07 Core Principles of the Linker (Linking)
1. Overview
The Linker (ld) is the final stage of the compilation pipeline. Its primary job can be visualized as a combination of "Jigsaw Puzzle" (assembling code pieces) and "Fill-in-the-blanks" (connecting addresses).
* Input: Multiple Relocatable Object Files (.o) and Static/Dynamic Libraries (.a, .so).
* Output: A single Executable File.
2. The Three Core Steps
The linker performs three major operations to transform independent modules into a unified program.
Step 1: Section Merging
Individual object files have their own fragmented sections (.text, .data). The linker aggregates them.
1. Aggregation: It takes the .text section from file A.o and the .text section from file B.o and concatenates them into a single, massive .text segment.
2. VMA Assignment: Once merged, the layout is finalized. The linker assigns Virtual Memory Addresses (VMA) to every byte.
* Significance: Before this step, addresses were relative (starting at 0). After this step, the code has a specific destination in memory (e.g., 0x400000).
Step 2: Symbol Resolution
The linker ensures that every function call or variable access points to a valid definition.
* The Global Symbol Table: The linker maintains a list of:
* Defined Symbols: Functions/Variables implemented in the current set of files.
* Undefined Symbols: Functions/Variables called but not yet found.

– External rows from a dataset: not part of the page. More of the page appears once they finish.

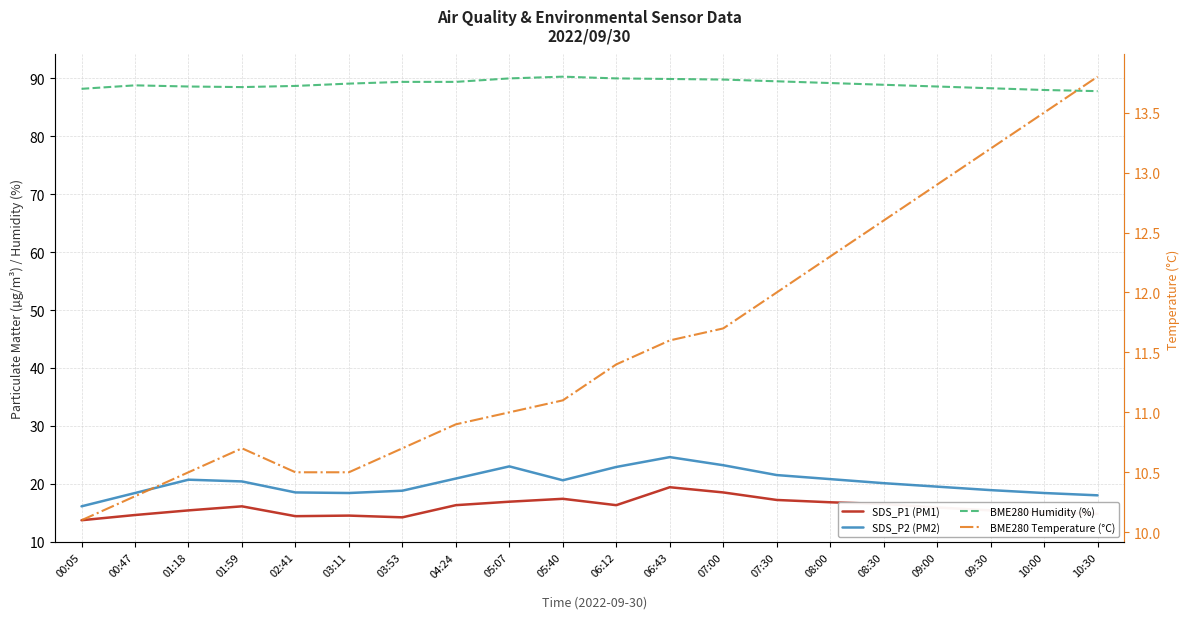

What is the maximum value for BME280 Humidity (%)?

90.3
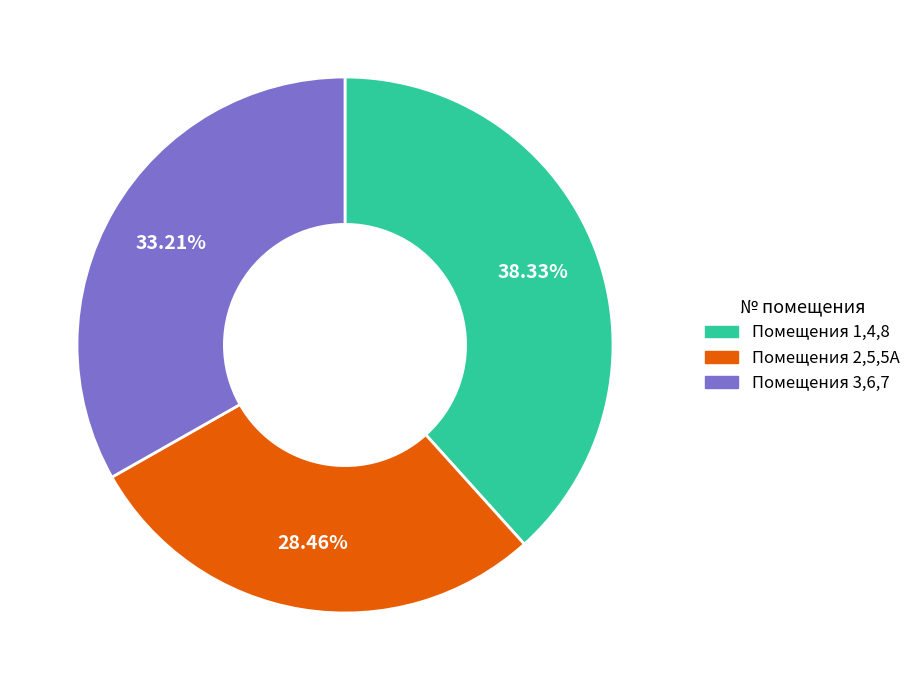

Does any single category account for the majority?

No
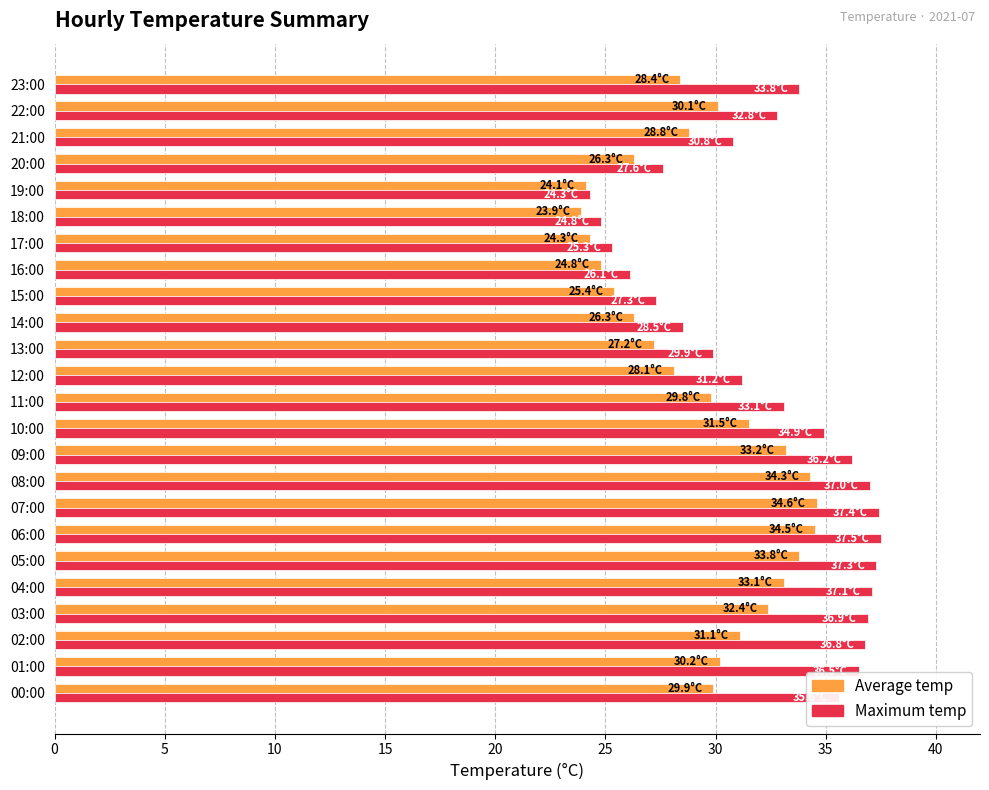

Which series has the largest range (max minus min)?

Maximum temp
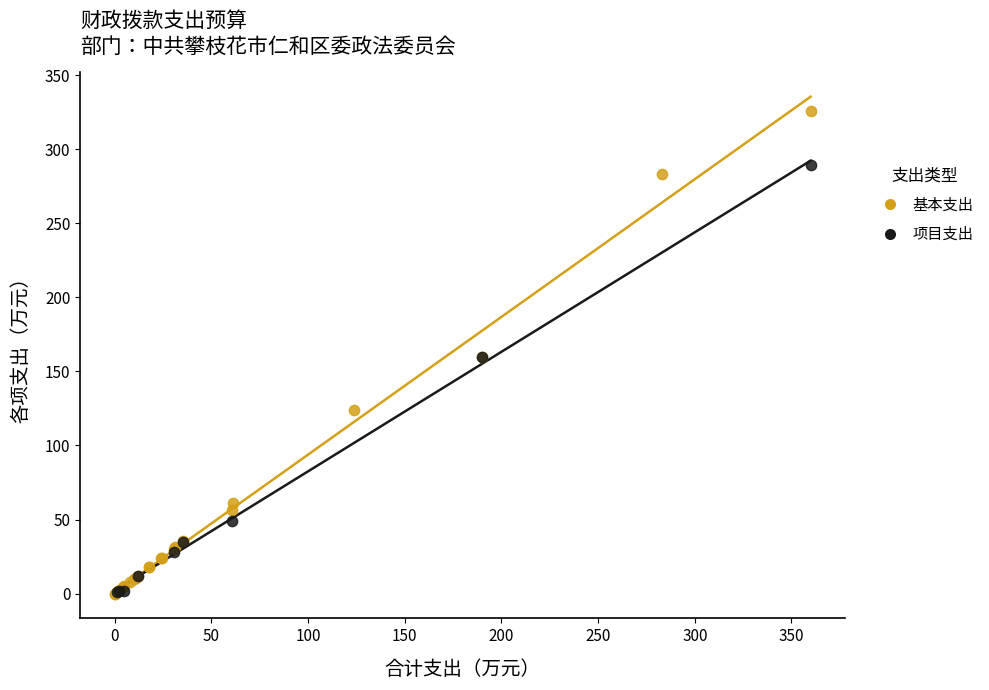

Which series has the largest Y range (max minus min)?

基本支出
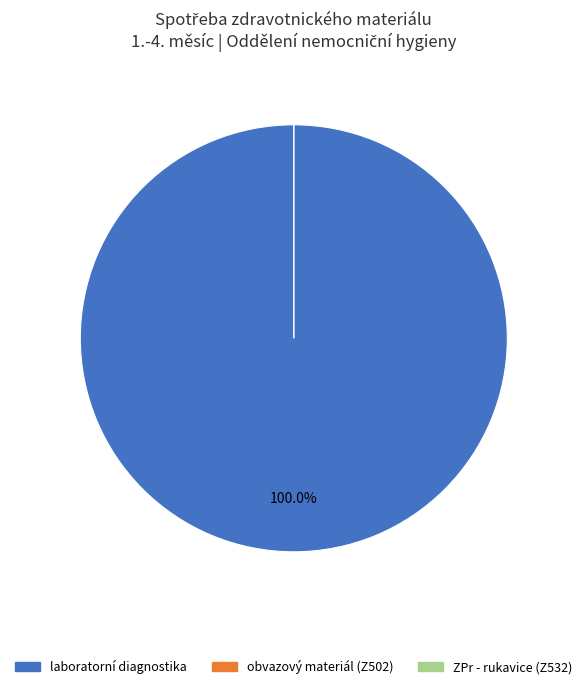

How many segments does this pie chart have?

3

* Resolution Logic: It matches references in one file (Undefined) to definitions in another file (Defined).
* Common Errors:
* Undefined Reference: The linker searched all files and libraries but could not find the definition (e.g., missing library).
* Multiple Definition: Two files define the same global symbol (e.g., int a; in two headers included without guards).
Step 3: Relocation
This is the physical patching of the machine code. Since the addresses were placeholders (0x0) in the .o files, the linker must update them now that VMAs are assigned.
* Absolute Relocation: Used for global variables. The linker replaces the placeholder with the exact 32/64-bit address of the variable.
* PC-Relative Relocation: Used for function calls (e.g., call instruction).
* The Math: The CPU instruction pointer (PC) moves relative to the current position.
* Calculation: Target Address - Current PC = Offset.
* The linker writes this calculated Offset into the machine code.
3. The True Entry Point
A common misconception is that C programs begin execution at main().
* The Reality: The linker links a special startup file provided by the C Runtime (CRT), often named crt0.o or crt1.o.
* _start Symbol: This is the actual entry point defined in the CRT.
* Execution Flow:
1. OS loads program and jumps to _start.
2. _start initializes the stack, heap, and global variables.
3. _start calls main().
4. When main() returns, _start calls exit() to clean up.
4. How the Linker Finds Libraries
The linker does not have a database of where functions live. It performs a Linear Scan.
The Scanning Mechanism
- Sequential Processing: The linker processes files (object files and libraries) from left to right as they appear on the command line.
- The "Unresolved List": It keeps a running list of undefined symbols.
- Library Lookup: When it encounters a library (e.g.,
-lm):- It checks the library's Symbol Table.
- If the library defines a symbol currently in the "Unresolved List", it links that object file.
- If the library defines symbols that are not needed, it ignores them.
The Order Dependency
Because of the linear scan, Callers must appear before Callees.
* Wrong: gcc -lm main.c (Linker sees math lib first, needs nothing from it, discards it. Then sees main, needs math, but library is gone).
* Right: gcc main.c -lm (Linker sees main, notes need for sin, then sees math lib, and resolves it).
5. Static vs. Dynamic Linking
The linker handles libraries in two distinct ways:
Static Linking (.a)
- Mechanism: Copy and Paste.
- The linker extracts only the specific
.ofiles needed from the archive (.a) and physically copies their code into the final executable. - Result: Larger executable, but zero runtime dependencies.
Dynamic Linking (.so / .dll)
- Mechanism: "Leave a Note".
- The linker does not copy the code. Instead, it generates a stub using PLT (Procedure Linkage Table) and GOT (Global Offset Table).
- Result: Small executable. At runtime, the OS Loader (
ld-linux.so) must load the external library file to resolve addresses.